===== Document excerpt =====
Monday, April 15, 2013

Tragedy in Boston

My ex-husband ran the Boston marathon, more than thirty years ago. But I remember how hard he trained for it and how proud he was to be part of that iconic race. I particularly remember one Saturday morning when I told him our four children would be on TV that morning; he looked at me blankly and said, "I have to run." I realized his priorities and mine were different. I don't remember now what his time was--he was never ahead of the pack, generally in the middle. But to finish is an accomplishment.
Today one of his sons does triathlons and has run marathons and three of his children, two spouses and a grandchild recently completed a half marathon. This tragedy hit all of us, but those who live with marathoners and watch them train may feel it a bit differently. I am appalled that someone would hurt others on a day that runners came out to put their training to use and celebrate one of the oldest athletic events in our history.
I can't tell from the news or photos if many runners were hit. It looked more like the explosions went off in the crowds of spectators waiting at the finish line. But I heard that some runners fell to the ground. I also heard that some runners changed course and ran to the nearest hospitals to donate blood.
Perhaps the saddest note: an eight-year-old girl was one of the three killed. This in a race where the last mile was dedicated to the victims at Newtown. We have to protect our children, but what can we do when danger comes so unexpectedly, at an event where you'd least expect it. But then, the Newtown parents sent their children off to school with complete confidence in their security. We can't count on much these days, and we seem to reel from tragedy to tragedy.
A note so minor in comparison that it seems a shame to include it in the same post, but it reminds me of the people without good in their hearts who seem to surround us. Every morning when I read my email, I find two or three posts on the neighborhood newsline about garage break-ins and burglaries. The wrongdoers seem to bypass locked gates but give up fairly quickly if a garage is locked. My garage is empty except for my caar, and I have no lawn equipment; my gate is locked, but anyone can figure that out; I have motion detector lights. Elizabeth has taken her bike inside where it resides at the foot of her bed--doesn't do much for her d├ęcor I'm sure. It feels like we're under siege--waiting to see who will be hit next. Not a great way to live.
Neither is wondering if a bomb will go off when you go to a public event.  But I have a couple of philosophies--one is that you can't cower at home. Then the bad guys win. The other is that in the midst of a national tragedy and a local annoyance, we each must be grateful for our blessings. Lord knows, I am richly blessed, and I try to be grateful every day.
=====
- _Tasks to carry out_
(a) From the post on the Boston Marathon tragedy, write out the passage from "My ex-husband ran" to "is an accomplishment.".
(b) In the post on the Boston Marathon tragedy, to whom was the race's last mile dedicated?
===== Raw data =====
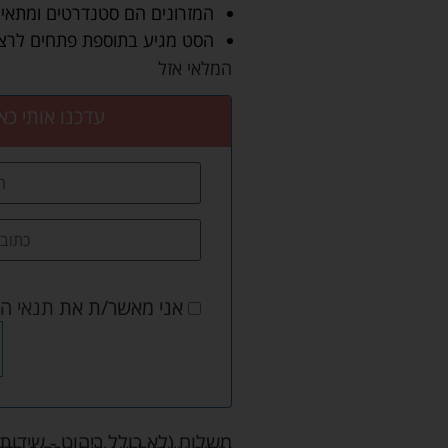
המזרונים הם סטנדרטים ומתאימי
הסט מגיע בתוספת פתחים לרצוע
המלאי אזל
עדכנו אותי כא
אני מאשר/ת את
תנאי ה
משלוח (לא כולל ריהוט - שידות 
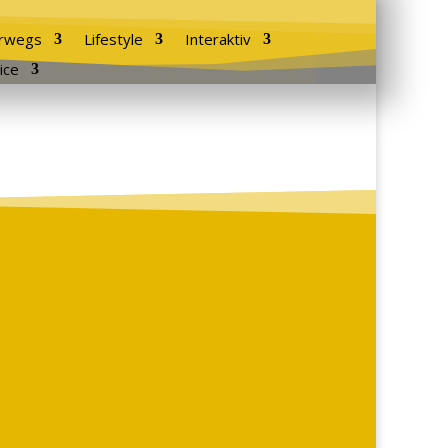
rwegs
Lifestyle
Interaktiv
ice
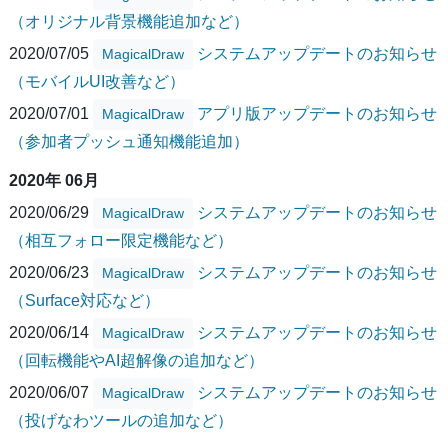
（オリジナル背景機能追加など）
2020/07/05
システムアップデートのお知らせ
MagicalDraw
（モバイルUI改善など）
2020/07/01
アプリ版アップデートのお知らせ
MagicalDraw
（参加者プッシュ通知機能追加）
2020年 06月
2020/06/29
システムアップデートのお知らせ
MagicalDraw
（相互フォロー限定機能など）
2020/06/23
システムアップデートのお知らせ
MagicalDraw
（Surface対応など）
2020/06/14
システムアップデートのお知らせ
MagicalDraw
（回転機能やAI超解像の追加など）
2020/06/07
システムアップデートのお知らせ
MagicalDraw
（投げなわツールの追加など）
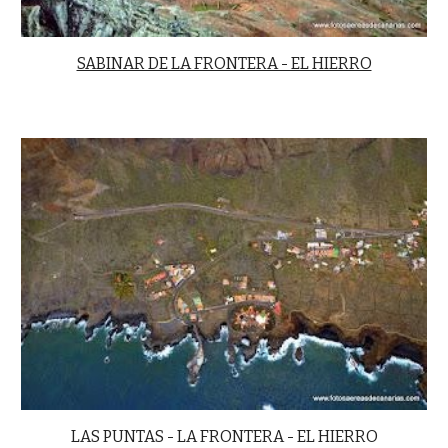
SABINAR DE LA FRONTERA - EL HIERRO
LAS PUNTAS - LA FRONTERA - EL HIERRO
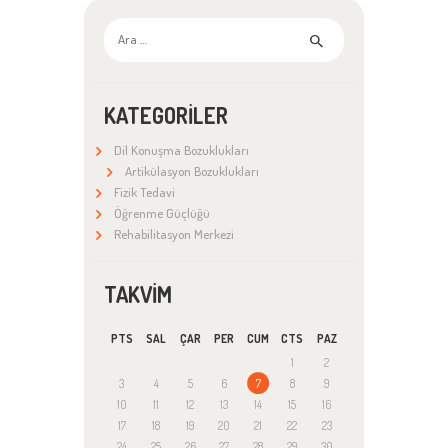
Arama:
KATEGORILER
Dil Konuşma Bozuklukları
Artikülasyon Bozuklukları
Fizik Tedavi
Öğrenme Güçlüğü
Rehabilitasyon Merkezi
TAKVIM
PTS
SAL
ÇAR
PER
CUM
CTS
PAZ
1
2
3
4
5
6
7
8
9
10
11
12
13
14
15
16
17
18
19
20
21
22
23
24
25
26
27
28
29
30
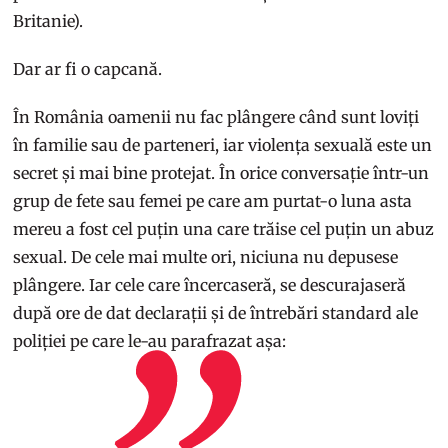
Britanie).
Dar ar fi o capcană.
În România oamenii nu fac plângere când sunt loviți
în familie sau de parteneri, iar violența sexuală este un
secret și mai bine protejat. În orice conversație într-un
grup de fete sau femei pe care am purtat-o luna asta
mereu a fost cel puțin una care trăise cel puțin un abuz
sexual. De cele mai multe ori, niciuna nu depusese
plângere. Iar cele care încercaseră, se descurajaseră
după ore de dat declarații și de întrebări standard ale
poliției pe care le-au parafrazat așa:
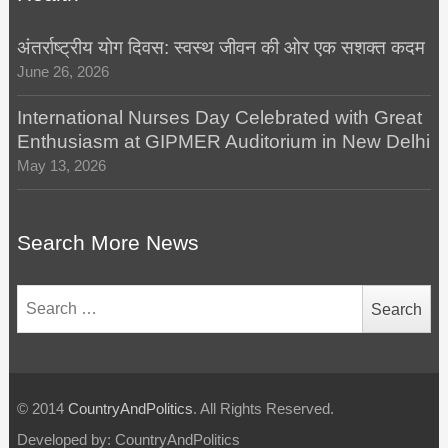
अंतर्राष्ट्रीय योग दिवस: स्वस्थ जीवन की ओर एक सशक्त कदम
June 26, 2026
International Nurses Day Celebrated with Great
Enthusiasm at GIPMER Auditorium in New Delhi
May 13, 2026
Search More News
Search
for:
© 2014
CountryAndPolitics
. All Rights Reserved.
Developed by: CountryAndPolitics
=====
- _Activity answers_
(a)
My ex-husband ran the Boston marathon, more than thirty years ago. But I remember how hard he trained for it and how proud he was to be part of that iconic race. I particularly remember one Saturday morning when I told him our four children would be on TV that morning; he looked at me blankly and said, "I have to run." I realized his priorities and mine were different. I don't remember now what his time was--he was never ahead of the pack, generally in the middle. But to finish is an accomplishment.

(b) The last mile was dedicated to the victims at Newtown.